Mobile compromises down during pandemic, but risks are growing
Surprisingly, mobile security compromises were actually down as compared to any of the three previous years. However, the number is still not good (23%) considering nearly a quarter of organizations can expect mobile device breaches. The report also notes that companies were more likely to not detect and report breaches this past year due to IT and security teams being overwhelmed, so that number may not be accurate.
What can be said for certain is that mobile risk is already high and still growing. 50% of respondents feel that mobile device risk is growing faster than any other category, and 70% said that it had measurably increased for their company during the pandemic.

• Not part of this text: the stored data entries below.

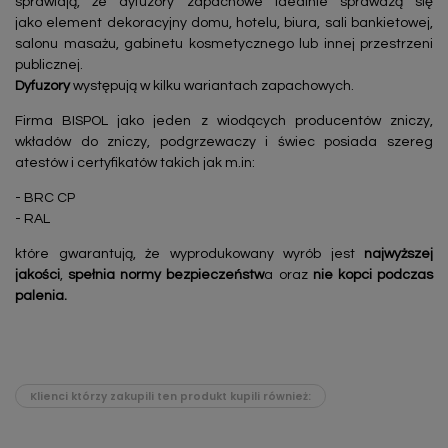
sprawiają, że dyfuzory zapachowe idealnie sprawdzą się
jako element dekoracyjny domu, hotelu, biura, sali bankietowej,
salonu masażu, gabinetu kosmetycznego lub innej przestrzeni
publicznej.
Dyfuzory
występują w kilku wariantach zapachowych.
Firma BISPOL jako jeden z wiodących producentów zniczy,
wkładów do zniczy, podgrzewaczy i świec posiada szereg
atestów i certyfikatów takich jak m.in:
- BRC CP
- RAL
które gwarantują, że wyprodukowany wyrób jest
najwyższej
jakości
,
spełnia normy bezpieczeństw
a oraz
nie kopci podczas
palenia.
Klienci którzy zakupili ten produkt kupili również:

The report asked respondents exactly what corners their organizations were cutting. Slightly under half are regularly testing all security systems and processes. 60% do not always encrypt sensitive data when sending it over public networks. 61% do not always change default or vendor-supplied passwords. In spite of this, and the increased workload and security challenges, the overwhelming majority (about 80%) report a high level of confidence in their ability to spot compromised employee devices.
The habits and practices of remote workers are also examined in detail in Verizon’s report. For example, the rise of “shadow IT” mobile security issues can very likely be traced back to the fact that 89% of workers reporting having a connectivity issue or some sort of poor user experience while trying to work remotely during the pandemic. 97% also reported increased use of managed device for personal business, even though company policy often forbids it. And about 30% of organizations are allowing employees to use their own personal device for work.
Given these trends, the report posits that phones and tablets need to be treated as primary devices given that they often have access to sensitive and valuable corporate data that was once reserved for computers on the company network. These devices may not only be carrying confidential business information, but can also be used as a stepping stone for greater access to the network. George McGregor, VP of Marketing for Approov, points out that this has emerged as a particular issue for certain industries during the pandemic: “A good example is in healthcare, where medical professionals used to access the medical and administrative applications they needed from within a trusted hospital network with trusted devices (owned and managed by the hospital), but with the explosion of virtual healthcare they are now accessing medical apps, medical devices and accessing sensitive patient data from apps on their own mobile devices while on the move or at home. This changing access profile means that mobile apps and their new APIs create a new attack surface for bad actors.”